* _GOAL OF THE EXERCISE_
Find every line in the records below that contains the word "UserDistrict", and copy each such line.

====== MATERIAL TO PROCESS ======

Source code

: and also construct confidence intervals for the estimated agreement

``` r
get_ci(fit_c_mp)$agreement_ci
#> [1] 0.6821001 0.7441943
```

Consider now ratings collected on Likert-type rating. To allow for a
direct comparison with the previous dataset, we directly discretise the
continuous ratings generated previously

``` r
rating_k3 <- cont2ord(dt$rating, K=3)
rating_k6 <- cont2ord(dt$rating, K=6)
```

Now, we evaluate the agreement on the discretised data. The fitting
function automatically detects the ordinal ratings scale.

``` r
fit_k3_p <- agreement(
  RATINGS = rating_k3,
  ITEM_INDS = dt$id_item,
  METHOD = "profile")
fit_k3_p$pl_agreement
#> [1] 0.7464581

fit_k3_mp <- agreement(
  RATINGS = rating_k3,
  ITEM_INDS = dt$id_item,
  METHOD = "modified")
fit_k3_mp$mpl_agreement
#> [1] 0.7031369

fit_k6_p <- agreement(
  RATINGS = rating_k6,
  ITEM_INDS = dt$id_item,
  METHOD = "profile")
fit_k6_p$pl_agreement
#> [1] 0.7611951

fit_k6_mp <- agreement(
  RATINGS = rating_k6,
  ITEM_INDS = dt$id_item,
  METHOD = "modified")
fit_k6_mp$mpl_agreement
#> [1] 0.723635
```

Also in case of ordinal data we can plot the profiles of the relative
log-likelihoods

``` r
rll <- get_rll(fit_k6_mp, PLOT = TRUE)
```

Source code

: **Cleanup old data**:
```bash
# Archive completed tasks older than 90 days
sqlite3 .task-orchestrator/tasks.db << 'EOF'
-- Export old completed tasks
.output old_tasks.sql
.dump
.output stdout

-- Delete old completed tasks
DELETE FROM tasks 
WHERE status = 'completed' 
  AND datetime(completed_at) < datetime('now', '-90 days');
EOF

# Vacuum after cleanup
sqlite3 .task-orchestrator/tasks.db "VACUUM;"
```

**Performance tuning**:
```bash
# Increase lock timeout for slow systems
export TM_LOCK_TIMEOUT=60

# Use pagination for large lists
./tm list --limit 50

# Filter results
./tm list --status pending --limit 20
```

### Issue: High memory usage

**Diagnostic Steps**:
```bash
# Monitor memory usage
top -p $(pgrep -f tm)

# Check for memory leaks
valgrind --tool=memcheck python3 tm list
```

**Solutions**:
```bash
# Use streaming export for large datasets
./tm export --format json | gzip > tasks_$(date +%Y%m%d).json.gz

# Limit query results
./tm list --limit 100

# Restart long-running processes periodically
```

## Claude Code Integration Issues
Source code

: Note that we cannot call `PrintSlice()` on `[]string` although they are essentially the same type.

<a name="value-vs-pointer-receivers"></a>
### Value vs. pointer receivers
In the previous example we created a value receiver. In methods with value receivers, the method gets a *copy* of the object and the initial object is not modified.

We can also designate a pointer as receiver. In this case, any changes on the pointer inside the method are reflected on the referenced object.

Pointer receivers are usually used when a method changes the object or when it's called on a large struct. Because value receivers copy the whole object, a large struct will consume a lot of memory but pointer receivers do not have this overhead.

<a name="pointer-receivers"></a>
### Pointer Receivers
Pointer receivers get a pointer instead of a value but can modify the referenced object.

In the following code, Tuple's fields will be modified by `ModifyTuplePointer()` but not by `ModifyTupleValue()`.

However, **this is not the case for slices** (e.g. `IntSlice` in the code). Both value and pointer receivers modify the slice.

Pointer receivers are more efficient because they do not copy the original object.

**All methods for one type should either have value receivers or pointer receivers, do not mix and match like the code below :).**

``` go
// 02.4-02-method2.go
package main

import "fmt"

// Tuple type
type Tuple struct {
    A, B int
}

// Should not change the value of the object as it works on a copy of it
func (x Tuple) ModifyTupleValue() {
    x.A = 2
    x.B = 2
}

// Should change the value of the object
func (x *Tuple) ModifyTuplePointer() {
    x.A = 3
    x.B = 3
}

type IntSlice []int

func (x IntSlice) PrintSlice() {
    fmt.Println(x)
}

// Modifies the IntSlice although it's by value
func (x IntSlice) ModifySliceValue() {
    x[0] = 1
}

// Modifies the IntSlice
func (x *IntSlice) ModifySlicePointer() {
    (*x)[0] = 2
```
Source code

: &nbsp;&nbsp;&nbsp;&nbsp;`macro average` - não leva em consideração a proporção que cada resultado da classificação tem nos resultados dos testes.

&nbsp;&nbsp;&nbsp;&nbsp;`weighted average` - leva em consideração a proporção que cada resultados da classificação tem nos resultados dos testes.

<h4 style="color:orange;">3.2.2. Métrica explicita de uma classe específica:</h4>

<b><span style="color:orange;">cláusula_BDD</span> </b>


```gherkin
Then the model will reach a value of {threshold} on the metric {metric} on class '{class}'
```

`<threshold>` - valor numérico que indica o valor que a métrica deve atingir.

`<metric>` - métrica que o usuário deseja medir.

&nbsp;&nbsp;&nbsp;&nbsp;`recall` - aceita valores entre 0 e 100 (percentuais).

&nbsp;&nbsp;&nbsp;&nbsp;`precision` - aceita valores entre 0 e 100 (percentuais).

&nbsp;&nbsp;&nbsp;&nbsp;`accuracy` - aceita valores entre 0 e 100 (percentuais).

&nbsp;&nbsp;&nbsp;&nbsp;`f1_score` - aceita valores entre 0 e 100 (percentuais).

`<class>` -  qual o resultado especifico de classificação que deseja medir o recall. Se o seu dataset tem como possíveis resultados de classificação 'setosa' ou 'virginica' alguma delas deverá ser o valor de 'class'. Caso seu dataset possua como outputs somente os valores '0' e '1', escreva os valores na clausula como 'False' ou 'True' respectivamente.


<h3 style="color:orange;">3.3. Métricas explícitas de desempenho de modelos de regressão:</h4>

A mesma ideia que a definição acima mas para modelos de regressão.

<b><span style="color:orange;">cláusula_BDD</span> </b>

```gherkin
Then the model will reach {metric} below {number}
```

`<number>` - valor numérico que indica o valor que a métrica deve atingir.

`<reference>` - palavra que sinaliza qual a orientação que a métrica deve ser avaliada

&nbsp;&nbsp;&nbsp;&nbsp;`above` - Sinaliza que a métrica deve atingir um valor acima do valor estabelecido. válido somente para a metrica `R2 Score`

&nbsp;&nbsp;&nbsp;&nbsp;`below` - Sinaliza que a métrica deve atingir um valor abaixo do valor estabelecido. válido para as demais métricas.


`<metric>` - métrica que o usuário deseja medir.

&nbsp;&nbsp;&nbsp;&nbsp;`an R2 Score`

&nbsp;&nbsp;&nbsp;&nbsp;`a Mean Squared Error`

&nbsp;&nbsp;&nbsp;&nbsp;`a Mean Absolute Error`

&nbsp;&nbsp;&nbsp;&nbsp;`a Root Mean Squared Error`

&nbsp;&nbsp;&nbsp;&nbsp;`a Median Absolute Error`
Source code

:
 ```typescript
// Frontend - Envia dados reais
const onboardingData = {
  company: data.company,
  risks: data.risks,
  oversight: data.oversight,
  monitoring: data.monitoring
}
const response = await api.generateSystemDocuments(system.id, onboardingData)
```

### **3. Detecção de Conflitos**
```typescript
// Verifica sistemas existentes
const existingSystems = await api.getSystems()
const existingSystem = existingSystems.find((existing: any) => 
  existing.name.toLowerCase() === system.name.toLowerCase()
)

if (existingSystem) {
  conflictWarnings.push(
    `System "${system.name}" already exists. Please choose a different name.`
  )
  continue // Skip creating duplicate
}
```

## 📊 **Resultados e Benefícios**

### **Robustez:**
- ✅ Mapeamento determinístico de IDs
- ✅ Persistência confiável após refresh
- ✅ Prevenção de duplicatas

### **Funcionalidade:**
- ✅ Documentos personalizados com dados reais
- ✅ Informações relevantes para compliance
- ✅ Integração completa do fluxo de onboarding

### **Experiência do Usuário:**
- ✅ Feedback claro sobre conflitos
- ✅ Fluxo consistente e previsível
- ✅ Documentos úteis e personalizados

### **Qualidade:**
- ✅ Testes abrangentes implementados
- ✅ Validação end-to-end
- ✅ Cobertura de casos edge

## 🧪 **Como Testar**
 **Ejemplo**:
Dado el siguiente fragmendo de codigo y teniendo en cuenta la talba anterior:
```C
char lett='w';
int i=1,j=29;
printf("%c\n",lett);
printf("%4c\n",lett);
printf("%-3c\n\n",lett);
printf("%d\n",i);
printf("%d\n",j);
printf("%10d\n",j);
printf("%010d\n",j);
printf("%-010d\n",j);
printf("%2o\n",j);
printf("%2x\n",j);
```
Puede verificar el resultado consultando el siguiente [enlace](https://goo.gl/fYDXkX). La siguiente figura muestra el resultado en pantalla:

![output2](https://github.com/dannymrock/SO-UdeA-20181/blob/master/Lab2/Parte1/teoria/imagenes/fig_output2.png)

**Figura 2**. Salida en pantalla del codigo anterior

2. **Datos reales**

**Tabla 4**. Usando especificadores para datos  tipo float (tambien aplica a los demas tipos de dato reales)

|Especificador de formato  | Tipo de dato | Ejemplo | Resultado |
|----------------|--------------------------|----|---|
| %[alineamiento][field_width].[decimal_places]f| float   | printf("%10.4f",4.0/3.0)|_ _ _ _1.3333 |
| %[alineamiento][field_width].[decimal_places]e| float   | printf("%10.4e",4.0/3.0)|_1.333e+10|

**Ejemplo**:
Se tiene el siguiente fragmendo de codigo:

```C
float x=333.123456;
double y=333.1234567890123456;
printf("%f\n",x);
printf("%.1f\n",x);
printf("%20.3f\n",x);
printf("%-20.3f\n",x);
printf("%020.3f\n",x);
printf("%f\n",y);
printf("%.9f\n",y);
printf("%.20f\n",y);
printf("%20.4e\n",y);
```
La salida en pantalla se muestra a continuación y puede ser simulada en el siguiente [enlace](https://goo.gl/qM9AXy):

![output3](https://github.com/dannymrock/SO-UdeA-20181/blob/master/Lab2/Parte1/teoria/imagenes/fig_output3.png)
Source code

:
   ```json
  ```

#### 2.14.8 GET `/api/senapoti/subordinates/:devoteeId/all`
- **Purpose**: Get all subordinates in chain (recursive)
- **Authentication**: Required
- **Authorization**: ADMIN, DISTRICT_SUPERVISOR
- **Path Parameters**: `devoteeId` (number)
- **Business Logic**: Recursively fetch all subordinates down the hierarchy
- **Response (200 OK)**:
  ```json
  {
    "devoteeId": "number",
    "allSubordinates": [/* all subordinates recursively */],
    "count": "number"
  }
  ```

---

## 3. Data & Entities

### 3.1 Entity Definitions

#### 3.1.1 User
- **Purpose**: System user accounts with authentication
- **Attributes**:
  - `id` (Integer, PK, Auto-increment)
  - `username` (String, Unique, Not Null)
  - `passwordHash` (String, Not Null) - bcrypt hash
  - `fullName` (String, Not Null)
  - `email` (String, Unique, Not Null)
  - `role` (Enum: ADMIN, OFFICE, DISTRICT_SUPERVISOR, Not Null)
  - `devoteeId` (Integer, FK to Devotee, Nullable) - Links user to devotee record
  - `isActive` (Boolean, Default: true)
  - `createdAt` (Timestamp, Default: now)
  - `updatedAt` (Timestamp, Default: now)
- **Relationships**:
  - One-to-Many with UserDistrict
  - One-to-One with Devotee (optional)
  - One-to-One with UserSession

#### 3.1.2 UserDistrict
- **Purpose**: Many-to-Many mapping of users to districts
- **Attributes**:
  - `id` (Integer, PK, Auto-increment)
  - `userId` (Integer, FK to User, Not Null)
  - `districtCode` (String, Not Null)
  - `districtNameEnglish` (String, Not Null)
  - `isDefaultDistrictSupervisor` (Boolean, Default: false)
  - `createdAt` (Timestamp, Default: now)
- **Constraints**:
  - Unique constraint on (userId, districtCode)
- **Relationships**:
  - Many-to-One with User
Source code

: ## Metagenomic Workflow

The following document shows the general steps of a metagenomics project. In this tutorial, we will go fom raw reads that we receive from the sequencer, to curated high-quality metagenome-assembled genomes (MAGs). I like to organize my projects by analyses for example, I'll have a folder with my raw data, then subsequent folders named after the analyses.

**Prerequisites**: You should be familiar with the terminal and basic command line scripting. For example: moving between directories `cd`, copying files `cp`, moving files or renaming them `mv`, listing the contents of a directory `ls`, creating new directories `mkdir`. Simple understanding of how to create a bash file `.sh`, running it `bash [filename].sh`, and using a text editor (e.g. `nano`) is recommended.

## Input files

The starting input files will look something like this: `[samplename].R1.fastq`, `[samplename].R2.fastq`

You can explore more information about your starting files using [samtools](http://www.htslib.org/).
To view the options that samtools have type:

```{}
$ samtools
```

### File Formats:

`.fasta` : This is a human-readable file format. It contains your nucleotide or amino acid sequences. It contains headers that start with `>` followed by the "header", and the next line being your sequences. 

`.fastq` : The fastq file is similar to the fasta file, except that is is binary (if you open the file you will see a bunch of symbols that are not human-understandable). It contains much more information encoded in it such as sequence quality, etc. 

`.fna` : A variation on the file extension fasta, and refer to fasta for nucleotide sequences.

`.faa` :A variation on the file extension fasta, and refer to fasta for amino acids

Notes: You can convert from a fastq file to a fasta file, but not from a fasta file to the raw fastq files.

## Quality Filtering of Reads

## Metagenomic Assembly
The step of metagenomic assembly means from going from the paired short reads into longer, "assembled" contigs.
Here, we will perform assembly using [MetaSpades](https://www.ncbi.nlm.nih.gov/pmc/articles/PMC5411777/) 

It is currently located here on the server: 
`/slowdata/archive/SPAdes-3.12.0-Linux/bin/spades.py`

======

* _TASK RESPONSE_
  - One-to-Many with UserDistrict
#### 3.1.2 UserDistrict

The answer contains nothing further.